To contain the marauders--their extent is not accurately known--farmers must fumigate their harvests and store them in special bins that most cannot afford. Those interviewed said the government has only promised them some pesticides.

The infestations are believed caused by a push to plant two, even three rice crops a year. With only a single crop, insects would die off from hunger. Now, they can move from one rice crop to another, and the drying machinery, pesticides and special storage bins used in developed countries to stop them are not available.

"They're going against nature without the hardware you need to do that," said Wayne Cartwright of the U.N. World Food Program.

The junta has been almost obsessive about agriculture. The official media is filled with reports of new dams and plans to extract two crops on a third of the country's 14.8 million acres of rice fields.

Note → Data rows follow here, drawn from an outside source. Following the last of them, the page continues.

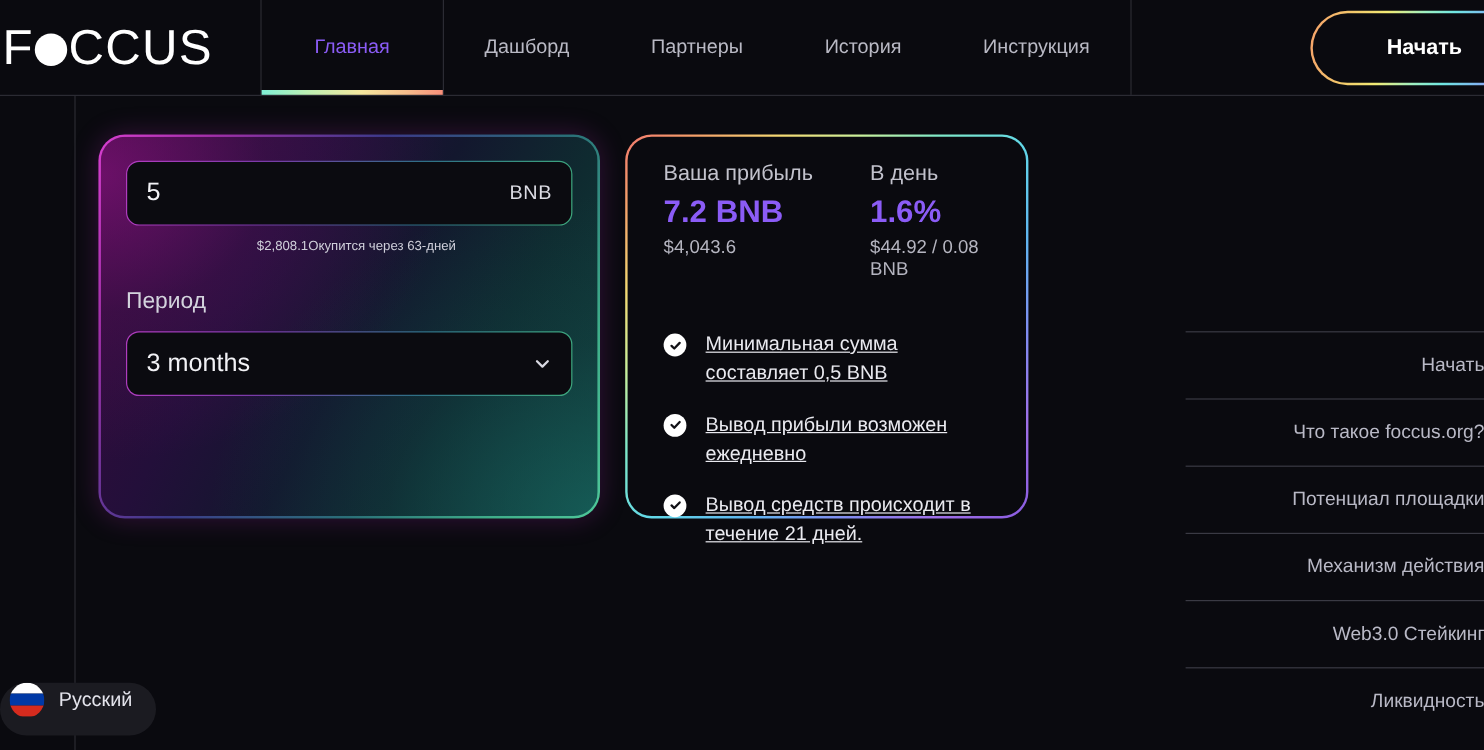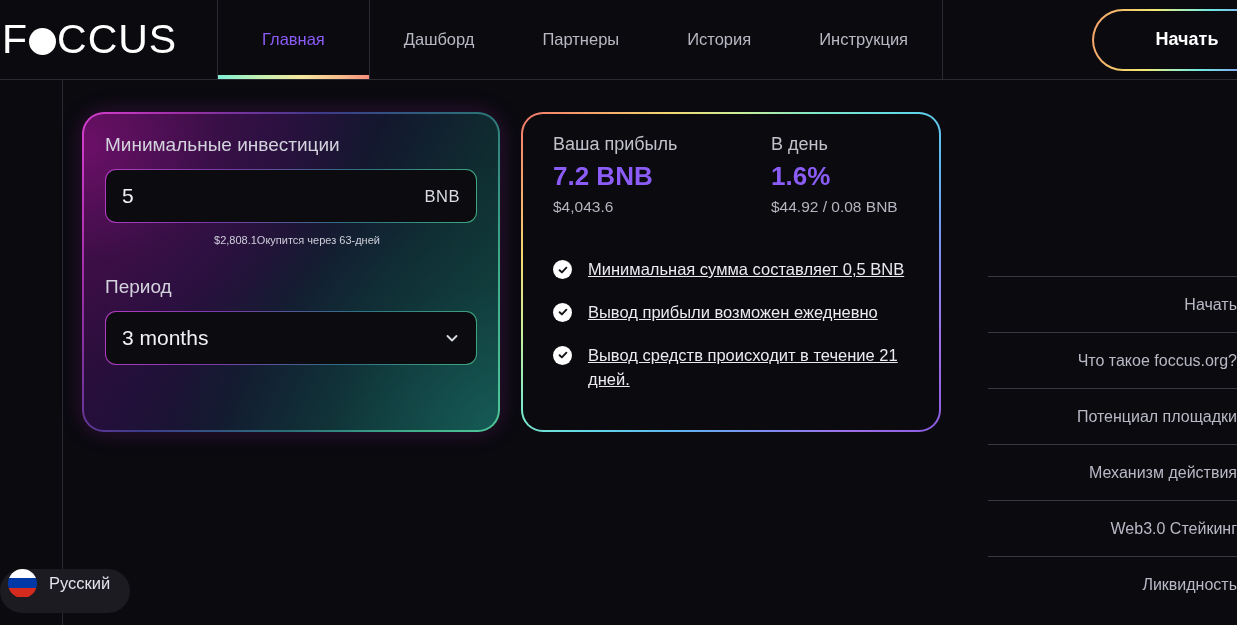--- a/index.html
+++ b/index.html
@@ -114,21 +114,21 @@
   .meta-row {
     display:flex; justify-content:center; align-items:center;
     margin-top:11px; font-size:11px; color:#cfcfda;margin-left:12px;
   }
   .period-label { font-size:19px; color:#d3d3dd; margin:30px 0 13px 0; }
   .chev { width:16px; height:16px; flex:none; }
 
   
   .profit-card {
     position:absolute; left:521px; top:32px;
-    width:420px; height:320px;
+    width:336px; height:320px;
     border-radius:22px; padding:2px;
     background:
       linear-gradient(135deg,
         #f2796e 0%, #f5a06a 9%, #f3d973 20%, #c9ef9b 30%,
         #7fe8c8 40%, #62d8e8 52%, #5fb6ef 64%,
         #7f8df0 76%, #9f6fe8 88%, #8a5ce0 100%);
   }
   .profit-inner {
     width:100%; height:100%; border-radius:20px;
     background:#0a0a0f; padding:20px 30px 0 30px;
@@ -213,21 +213,20 @@
   </div>
 </div>
 
 <div class="page">
 
   <div class="vgrid l1"></div>
 
   <div class="calc-card">
     <div class="calc-inner">
 
-      <div class="field-label">Минимальные инвестиции</div>
 
       <div class="field-box">
         <div class="field-box-inner">
           <span class="field-value">5</span>
           <span class="field-unit">BNB</span>
         </div>
       </div>
 
       <div class="meta-row">
         <span>$2,808.1</span>

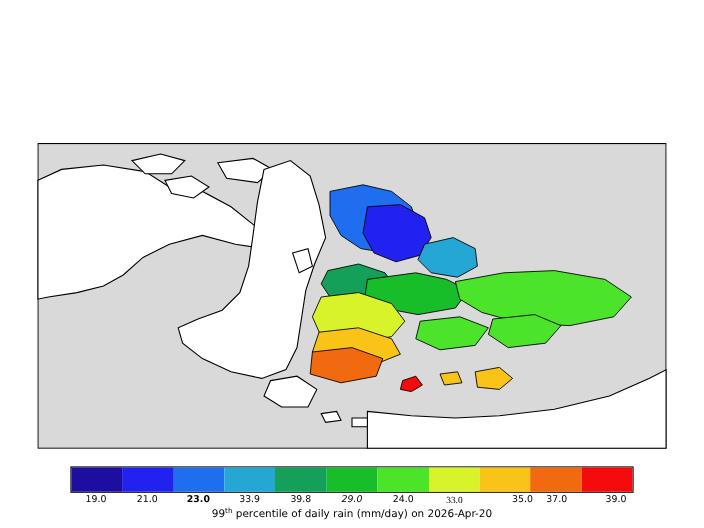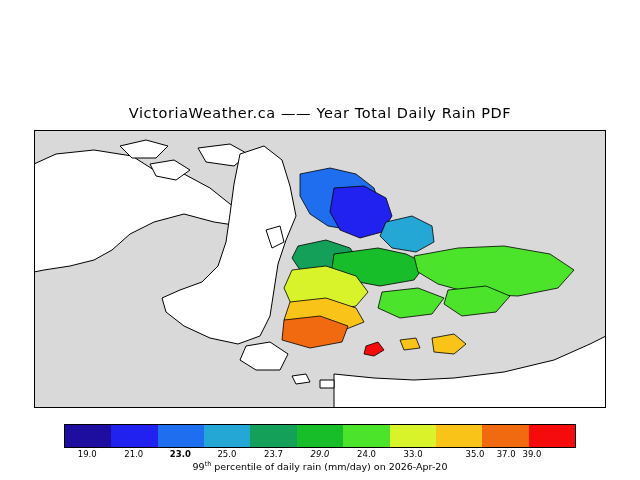--- a/index.html
+++ b/index.html
@@ -34,21 +34,20 @@
     font-size:9.5px;color:#000;
     font-family:"DejaVu Sans","Liberation Sans",sans-serif;
   }
   .cbar-label sup{font-size:6.5px;vertical-align:super;}
 </style>
 </head>
 <body>
 
 <div id="root">
 
-  <div class="title">VictoriaWeather.ca —— Year Total Daily Rain PDF</div>
 
   <div class="map-wrap">
     <svg class="map-svg" width="572" height="278" viewBox="0 0 572 278">
 
       <rect x="0" y="0" width="572" height="278" fill="#d9d9d9"></rect>
 
       <g stroke="#000000" stroke-width="1" fill="#ffffff">
 
         <path d="M0,34 L22,24 L60,20 L98,26 L120,40 L150,44 L176,58 L196,74
                  L214,86 L206,96 L180,92 L150,84 L120,92 L96,104 L78,120
@@ -125,27 +124,27 @@
       <div class="cbar-cell" style="background: rgb(76, 228, 42);"></div>
       <div class="cbar-cell" style="background: rgb(217, 243, 42);"></div>
       <div class="cbar-cell" style="background: rgb(249, 195, 24);"></div>
       <div class="cbar-cell" style="background: rgb(242, 106, 16);"></div>
       <div class="cbar-cell" style="background: rgb(245, 11, 11);"></div>
     </div>
   <div class="cbar-ticks">
       <div class="tick" style="left: 67.2727px;">19.0</div>
       <div class="tick" style="left: 113.818px;">21.0</div>
       <div class="tick" style="left: 160.364px; font-weight: bold;">23.0</div>
-      <div class="tick" style="left: 206.909px;">25.0</div>
-      <div class="tick" style="left: 253.455px;">23.7</div>
+      <div class="tick" style="left: 206.909px;">33.9</div>
+      <div class="tick" style="left: 253.455px;">39.8</div>
       <div class="tick" style="left: 300px; font-style: italic;">29.0</div>
       <div class="tick" style="left: 346.545px;">24.0</div>
-      <div class="tick" style="left: 393.091px;">33.0</div>
+      <div class="tick" style="left: 393.091px; font-family: Liberation Serif, serif;">33.0</div>
       <div class="tick" style="left: 455px;">35.0</div>
       <div class="tick" style="left: 486.182px; text-align: center;">37.0</div>
-      <div class="tick" style="left: 512px;">39.0</div>
+      <div class="tick" style="left: 540px;">39.0</div>
     </div>
 
   <div class="cbar-label">
     <span>99</span><sup>th</sup><span> percentile of daily rain (mm/day) on 2026-Apr-20</span>
   </div>
 
 </div>
 
 </body></html>

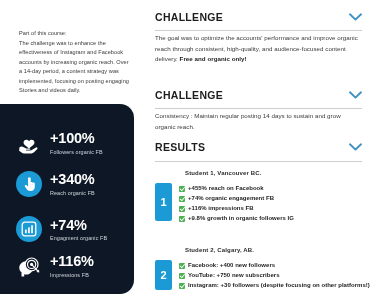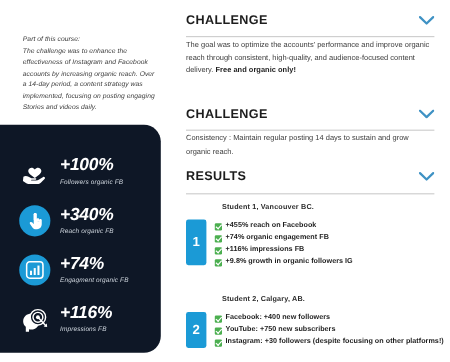--- a/index.html
+++ b/index.html
@@ -16,21 +16,20 @@
     color: #2b2b2b;
     position: relative;
   }
 
   
   #left-column {
     position: absolute;
     left: 0; top: 0;
     width: 140px;
     height: 232px;
-    font-style: italic;
   }
 
   #intro-block {
     position: absolute;
     left: 19px;
     top: 29px;
     width: 112px;
   }
 
   .intro-lead {
@@ -62,21 +61,21 @@
   .stat-row {
     position: absolute;
     left: 32px;
     display: flex;
     align-items: center;
     height: 34px;
   }
 
   .stat-row.r1 { top: 22px; }
   .stat-row.r2 { top: 63px; }
-  .stat-row.r3 { top: 104px; }
+  .stat-row.r3 { top: 104px; align-items: flex-end; }
   .stat-row.r4 { top: 145px; align-items: center; }
 
   .stat-icon {
     width: 26px;
     height: 26px;
     flex: 0 0 26px;
     display: flex;
     align-items: center;
     justify-content: center;
     margin-right: 8px;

The potential is there. Myanmar is a farmer's dream--just about anything can spring from its fertile, well-watered soils. And as other Asian nations industrialize, Myanmar could be in the ideal position to make up their agricultural shortfalls.

It exported 1 million tons of rice in the fiscal year ending March 31, 1995, but shipments fell to 400,000 tons the following 12 months. The goal is 3 million tons a year, something the then British colony managed in the 1920s when it was the world's top rice exporter.

The military regime has moved well away from the central planning of recent decades when farmers were robbed of all incentive by having to sell their harvests to the state at low prices.

But the World Bank says the government has not gone far enough.

The regime maintains a monopoly on rice exports, designates land to be sown with rice and has the right to buy from farmers at least 12 baskets of unhusked rice per acre at an artificially low price. Yields generally range from 50 to 80 baskets per acre.

The levy may not burden farmers in rice surplus areas, but there are increasing reports of hardships from poorer communities. In some cases, farmers in poor areas are forced to labor on government projects to "work off" unfulfilled quotas.

Tensions also are reported because some farmers want to switch to beans and other crops not subject to regulation, but the government keeps them in rice, its prime source of revenue.

Some 7,000 agriculture supervisors are scattered around the countryside, but in remote areas they may be bribed by farmers who switch to non-regulated crops. This could account for the recent decline in rice production.

"The overall situation for rural people is in decline rather than improvement," Aung San Suu Kyi, leader of Myanmar's democracy movement, said in an interview. "I suppose they've built a thing or two, but what does that mean?"

One Rangoon-based Western analyst, who spoke on condition of anonymity, painted a more complex picture: "Farmers are mostly better off, but the 'opportunity costs' of being prevented from doing what they want to do causes discontent."